Re: gdk_set_locale




Pablo Saratxaga <pablo@mandrakesoft.com> writes:

> Kaixo!
> 
> On Sat, Jan 15, 2000 at 11:31:18AM -0500, Owen Taylor wrote:
>  
> > The Pango font APIs, which will eventually replace gdk_fontset_load()
> > will be designed so that the programmer doesn't have to do
> > anything special to get correct handling of international characters -
> 
> BTW; I've tryed playing a little with pango and libunicode and, while
> some font encodings are in libunicode; the sample viewer in pango still
> doesn't use them.
> Try a unicode file with the ukrainian letter ghe with upturn; if you have
> a koi8-u font it should be displayed; but it isn't (it is if you have
> a unicode font with that glyph).
> 
> Same for armenian and georgian letters.
> 
> For georgian it is even more strange; as even with a unicode font that does
> has the proper glyphs it doesn't show up...

I don't have much of an idea about this one. ENC_ISO_10646 is always
in the "possible encodings" mask for each character in the basic
module, and the U10a0-U10ff block has no additional encodings currently,
so the only thing I can think of is that the fontset in use (hardcoded
into viewer.c currently) didn't match your Unicode font at all.
 
> Obviously I must declare something in an additional place; but there
> isn't much documentation as of yet.
> Where should I look for the unicode -> current X11 fonts conversions, in order
> to add some more ?

Rendering with a 1<=>1 character <=> glyph mapping is handled by
the basic module.

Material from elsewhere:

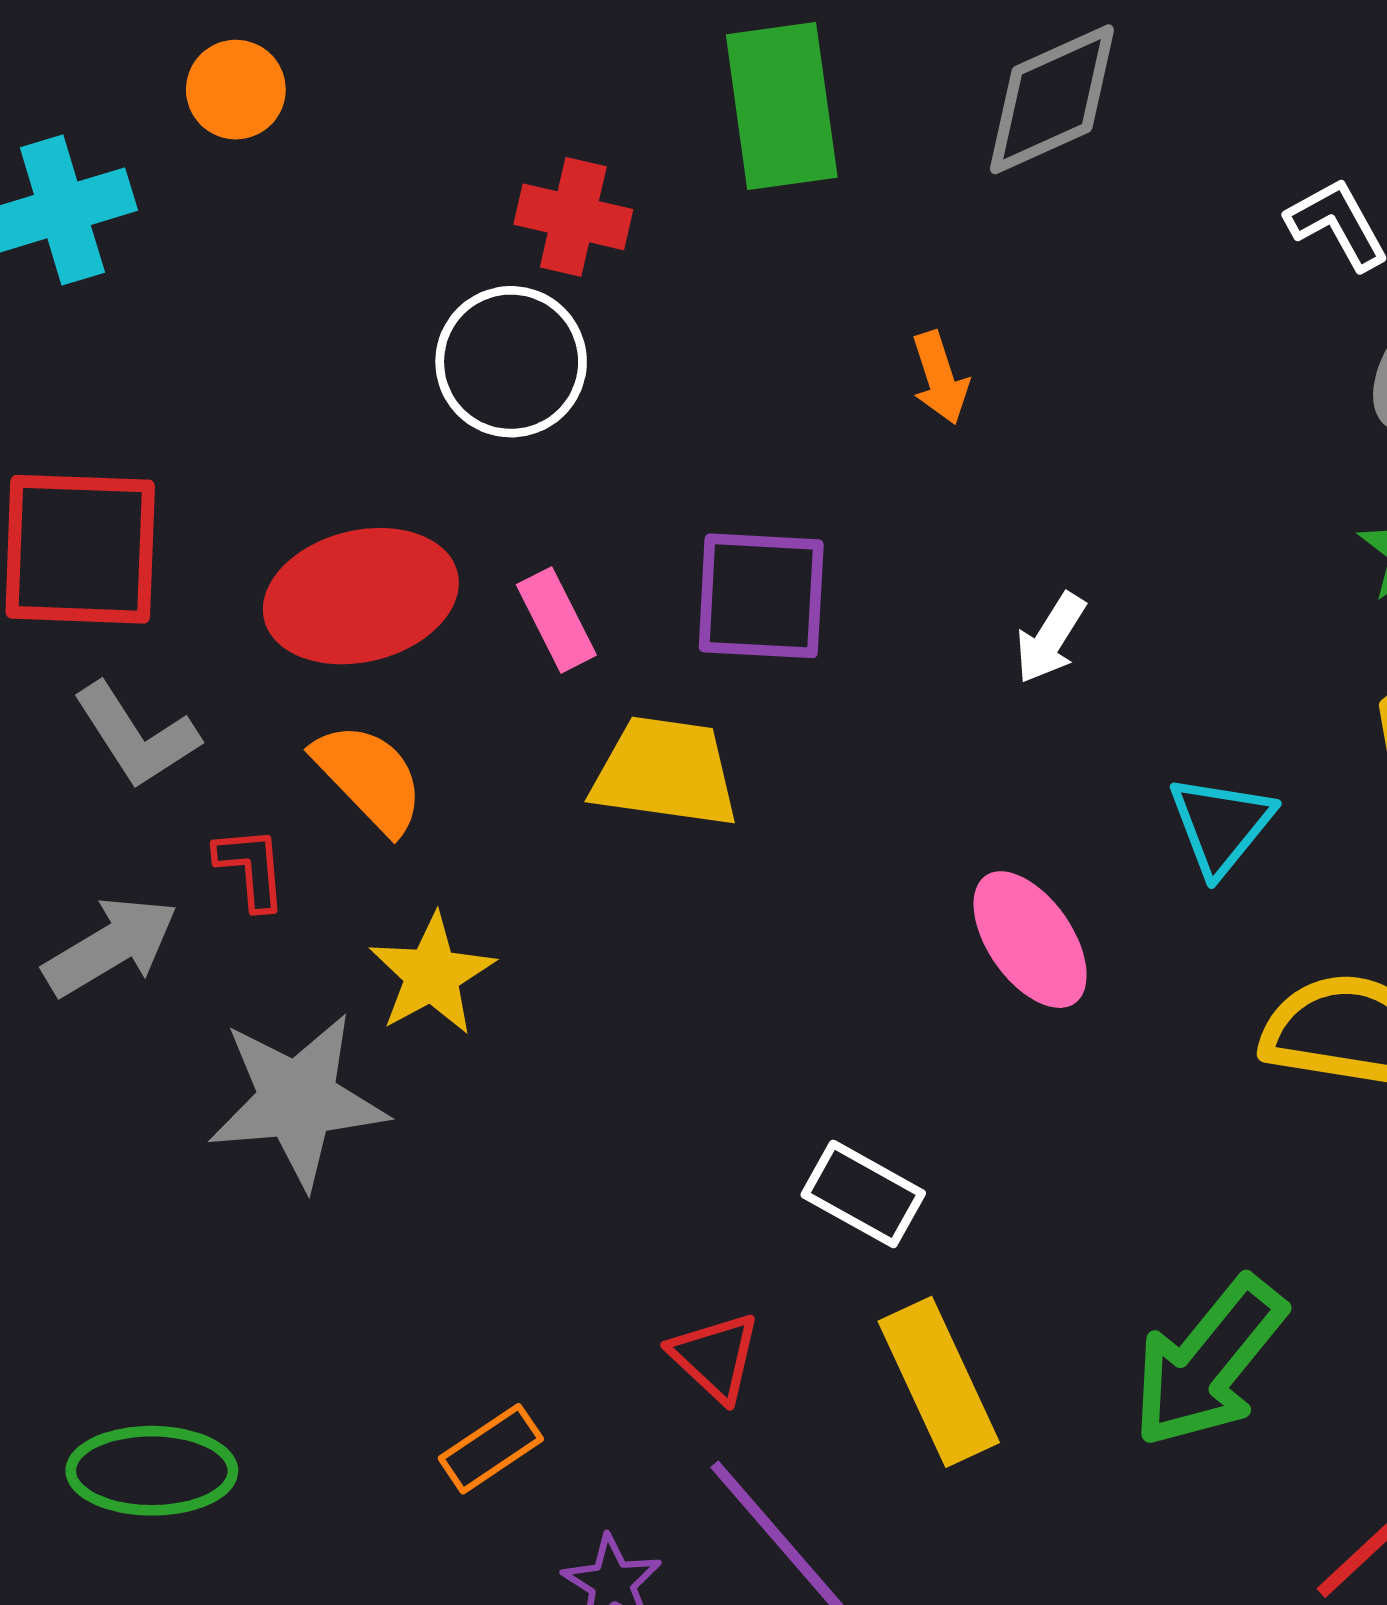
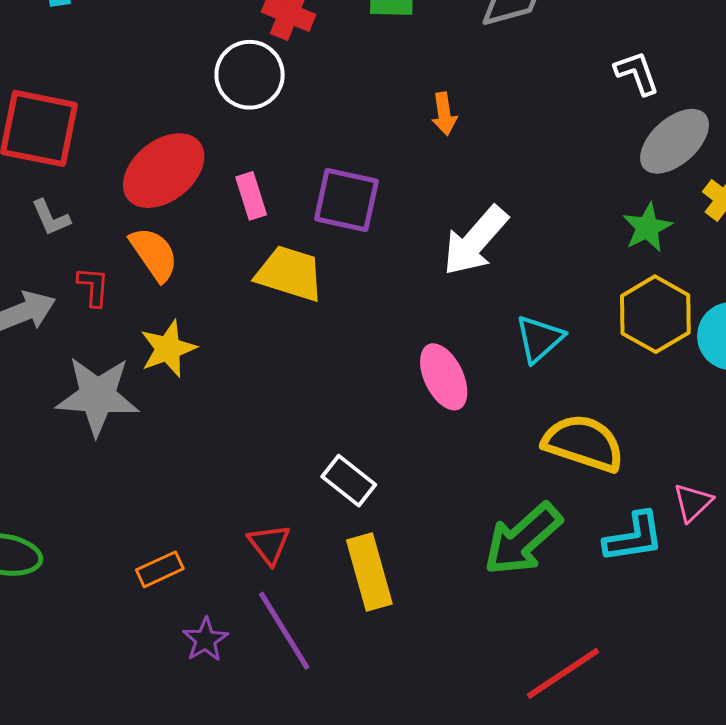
red ellipse: (361, 596) -> (164, 171), turned -34
white arrow: (1050, 638) -> (475, 241), size x1.8
gray L-shape: (136, 736) -> (51, 218), size x0.7
green arrow: (1209, 1362) -> (523, 539), moved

The file:

 modules/basic/tables-big.i 

contains a table which specifies the possible encodings for each character
in Unicode; it's currently range based, though it may be be more efficient
to switch it over a straight table, since ranges aren't a good way to
represent coverage for the various CJK encodings.

So, to add support to koi8-u, you need to add an entry into the charsets
table, add the charset to the ENC_* enum in the corresponding position,
and then modify the 'ranges' table.

The 'ranges' table is generated by the tools in the tools directory.
Essentially, the way this works is that you put a file for each
encoding you want to include in the ranges tables in the maps/
subdir. (The ones I used were the ones provided by the Unicode consortium,
so they must be in that format). Then you run the make-table.sh script,
then you run "compress-table.pl" to turn the result into the appropriate
ranges table.

> > If the font specified does not contain all the characters in the
> > string, then fallbacks will automatically be provided, and there
> > will also be standard aliases such as "sans", "serif", "fixed", that
> > can be customized by the vendor, system administrator and user.
> 
> In addition to fallbacks, and before them; there should be the possibility
> to create "virtual fonts".
> Often glyphs of some fonts go very well together, but the fonts have
> different names. It would be nice to allow the user to make some aliases.
> Eg: I would prefer, when the font specified is "Bodoni", to be able to
> specify ".VnBodoni" as a the font to use for vietnamese chars; rather
> than the default sans serif (Helvetica most likely)

This is basically what I meant by "standard aliases" - the idea is
hat there will be an alias mechanism, and there would be some standard
aliases that would be guaranteed to be there and to look good.